While our customers in the energy sector are not exactly singing “Happy Days Are Here Again,” they are much more hopeful than they were a few years ago when the activity went flat, driven by low oil prices.

As their machine tool provider for machining certain critical rotating components, we join them in the positive outlook. During the downturn they wisely reviewed many facets of their production requirements so that when the industry resurged, they could put the new, more efficient manufacturing strategies in place. That’s happening now.

For example, materials are changing in the industrial gas turbine sector.

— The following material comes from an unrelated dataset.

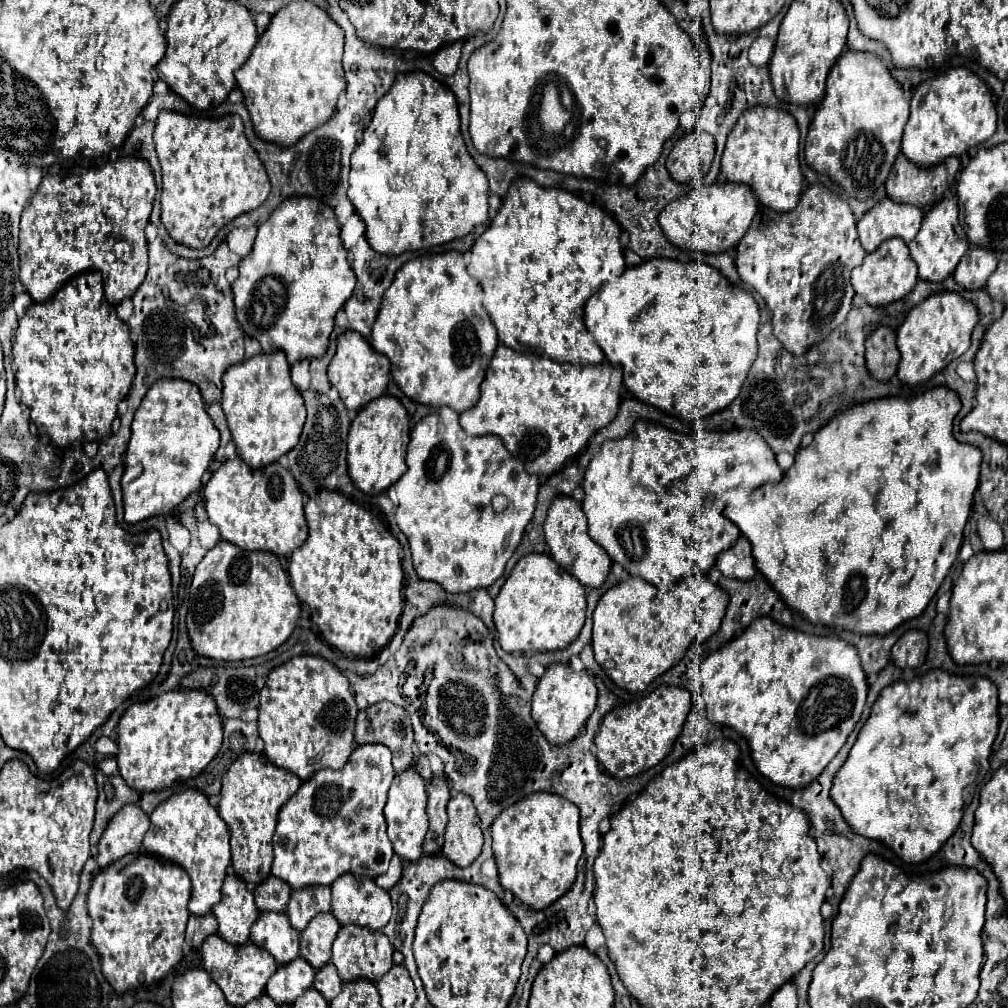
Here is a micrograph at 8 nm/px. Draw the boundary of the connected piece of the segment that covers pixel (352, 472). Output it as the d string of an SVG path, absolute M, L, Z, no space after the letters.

The parts are beginning to look much like the parts in the aerospace industry—although the workpieces are much larger, of course.

Like their counterparts in aerospace, the OEMs of industrial gas turbines are demanding that their engines become increasingly efficient. As such, they are aiming to create higher firing temperatures so that they can, in a sense, burn off an increasing percentage of their own engine emissions and reduce the discharge of NOx gas.

To accomplish this, they are using more heat-resistant, exotic materials. Further, they want to increase the longevity of their components, because, much like the aerospace market, many of these gas turbines are sold on a “power by hour” concept, and the OEM’s profit is derived from increased uptime and reliable, extended performance of the components—particularly in the “hot” section of the engine.

These two main drivers in the industrial gas turbine manufacturing sector are forcing OEMs and their suppliers to seek out manufacturing technology that can cut the tougher materials and provide better parts overall to give them longer, more reliable performance in the turbines. The oil and gas segment uses smaller power generation turbines for powering pipelines and oil rigs.

A gas turbine rotor being serviced at workshop.

Those parts are very similar in size and type to those in aerospace. In fact, many of them are aerospace engine derivatives, which makes sense since many of the very large OEMs are in both businesses, such as Rolls Royce and GE. That sector, too, is continuously looking for ways to lower component weight, improve efficiencies and extend part life.

It is important to note that Hurricane Harvey and its heart-wrenching devastation could have lasting effects on the oil and gas sector. Just prior to Harvey, we were experiencing a boost in activity on the exploration side of oil and gas—drilling.

Many of the drilling tools, particularly on the bit portion of the drill, are made out of very hard and special alloys, such as Inconel and high-nickel alloys that are strong and tough to cut. While the tolerances on those parts are looser than some of the more critical components we’ve been discussing, the materials alone call for some of the machining center solutions we provide.

For instance, the Blue Arc technology developed by Mitsui Seiki and GE is of particular interest to the drill manufacturers, and the turbine manufacturers are showing interest in it as well.

A manufacturing challenge for all of these hard metal applications is making those costly, consumable cutting tools last longer.

Further, cutting those hard materials can loosen up a machine tool pretty quickly over time, sometimes in just one or two years. Then the problem becomes maintaining the desired part geometry and tolerances. Field-proven and established precise, heavy-duty machining centers, and promising emerging technologies such as Blue Arc, are getting the job done.

Our friends in energy may not be belting out “Happy Days are Here Again” just yet, especially all those affected by Harvey. However, to their credit, because they were smart to use the earlier pricing downturn wisely to rethink their approach to part design and manufacturing, they can begin to rebuild and apply the latest technology to accomplish their goals.